I was intrigued by this Slate piece, more or less a summary of Amos et al. (2014)'s Nature article, which essentially states that groundwater depletion and subsequent crustal unloading causes a decrease in the stress normal to the San Andreas fault, thus bringing the fault "closer to failure" (to quote from the abstract).
Does that mean, as Eric Holthaus, the author of the Slate post suggests, Amos and his co-authors believe that due to the drought, the next "major" earthquake may not be quite as significant in magnitude? (The idea being that an increase in small-magnitude slip events over several years will help ease the intensity of short-period rupture propagation during a larger event?) Or, does it mean that the released stress is just being redistributed to locked sections of the fault system, which I assume experience decreased Mohr–Coulomb forces due to the region wide groundwater draw down?
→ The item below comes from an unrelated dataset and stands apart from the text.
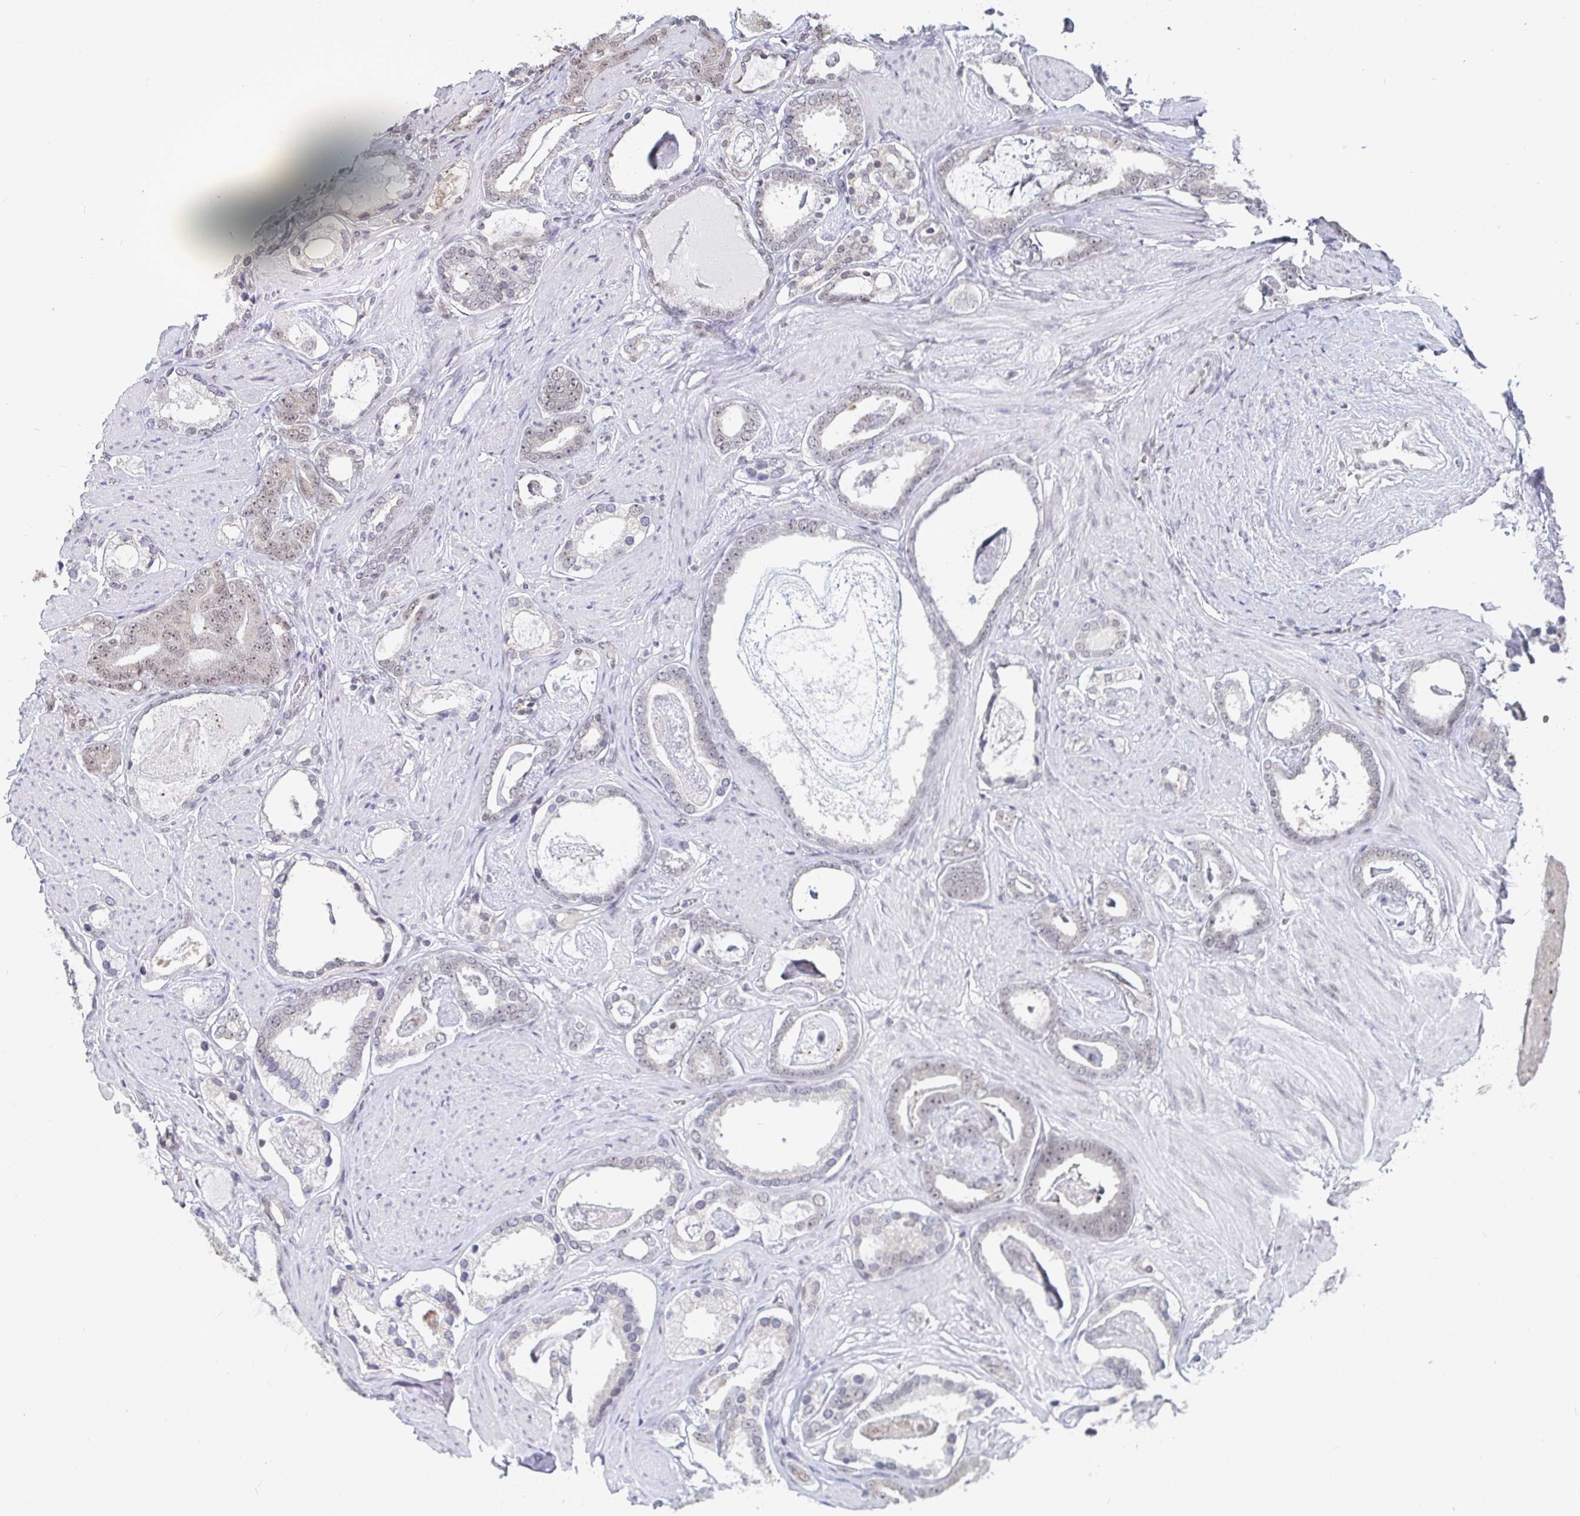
{"staining": {"intensity": "negative", "quantity": "none", "location": "none"}, "tissue": "prostate cancer", "cell_type": "Tumor cells", "image_type": "cancer", "snomed": [{"axis": "morphology", "description": "Adenocarcinoma, High grade"}, {"axis": "topography", "description": "Prostate"}], "caption": "Prostate high-grade adenocarcinoma was stained to show a protein in brown. There is no significant positivity in tumor cells. Brightfield microscopy of immunohistochemistry (IHC) stained with DAB (brown) and hematoxylin (blue), captured at high magnification.", "gene": "TRIP12", "patient": {"sex": "male", "age": 63}}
Elsewhere in the Slate article, for example, Holthaus notes that the August 2014 Napa Earthquake actually redistributed some of its released stress onto the Hayward Fault, which doesn't quite seem to support the "easing" hypothesis.
Am I wrong in thinking that the two ideas referenced (easing vs. redistribution) might be mutually exclusive? I sort of wish Holthaus had delved a little deeper in his analysis, since it seems that the clarity of the Slate article takes a fair hit from this inconsistency.